# [WHAT IS REQUIRED]
Give back the entire listing verbatim.

# [ROWS]
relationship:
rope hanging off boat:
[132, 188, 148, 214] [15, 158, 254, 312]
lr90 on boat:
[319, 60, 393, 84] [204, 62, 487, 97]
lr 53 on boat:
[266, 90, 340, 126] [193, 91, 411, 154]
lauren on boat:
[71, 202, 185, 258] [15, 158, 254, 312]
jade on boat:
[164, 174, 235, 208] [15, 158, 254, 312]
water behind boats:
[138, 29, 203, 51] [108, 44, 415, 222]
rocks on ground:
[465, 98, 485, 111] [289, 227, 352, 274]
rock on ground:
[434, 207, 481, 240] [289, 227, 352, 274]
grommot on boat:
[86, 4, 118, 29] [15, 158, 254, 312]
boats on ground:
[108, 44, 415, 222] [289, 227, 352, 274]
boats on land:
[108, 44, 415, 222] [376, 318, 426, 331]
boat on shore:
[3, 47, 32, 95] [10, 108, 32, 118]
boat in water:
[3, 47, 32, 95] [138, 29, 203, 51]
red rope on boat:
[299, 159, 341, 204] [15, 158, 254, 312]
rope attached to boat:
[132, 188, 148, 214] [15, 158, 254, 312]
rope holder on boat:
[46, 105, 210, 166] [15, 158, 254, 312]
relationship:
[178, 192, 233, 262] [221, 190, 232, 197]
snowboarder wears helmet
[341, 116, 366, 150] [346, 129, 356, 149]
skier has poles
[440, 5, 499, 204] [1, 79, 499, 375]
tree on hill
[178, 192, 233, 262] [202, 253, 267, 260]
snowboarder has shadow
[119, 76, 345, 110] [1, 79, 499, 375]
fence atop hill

# [RESPONSE TO THE EXERCISE]
relationship:
rope hanging off boat:
[132, 188, 148, 214] [15, 158, 254, 312]
lr90 on boat:
[319, 60, 393, 84] [204, 62, 487, 97]
lr 53 on boat:
[266, 90, 340, 126] [193, 91, 411, 154]
lauren on boat:
[71, 202, 185, 258] [15, 158, 254, 312]
jade on boat:
[164, 174, 235, 208] [15, 158, 254, 312]
water behind boats:
[138, 29, 203, 51] [108, 44, 415, 222]
rocks on ground:
[465, 98, 485, 111] [289, 227, 352, 274]
rock on ground:
[434, 207, 481, 240] [289, 227, 352, 274]
grommot on boat:
[86, 4, 118, 29] [15, 158, 254, 312]
boats on ground:
[108, 44, 415, 222] [289, 227, 352, 274]
boats on land:
[108, 44, 415, 222] [376, 318, 426, 331]
boat on shore:
[3, 47, 32, 95] [10, 108, 32, 118]
boat in water:
[3, 47, 32, 95] [138, 29, 203, 51]
red rope on boat:
[299, 159, 341, 204] [15, 158, 254, 312]
rope attached to boat:
[132, 188, 148, 214] [15, 158, 254, 312]
rope holder on boat:
[46, 105, 210, 166] [15, 158, 254, 312]
relationship:
[178, 192, 233, 262] [221, 190, 232, 197]
snowboarder wears helmet
[341, 116, 366, 150] [346, 129, 356, 149]
skier has poles
[440, 5, 499, 204] [1, 79, 499, 375]
tree on hill
[178, 192, 233, 262] [202, 253, 267, 260]
snowboarder has shadow
[119, 76, 345, 110] [1, 79, 499, 375]
fence atop hill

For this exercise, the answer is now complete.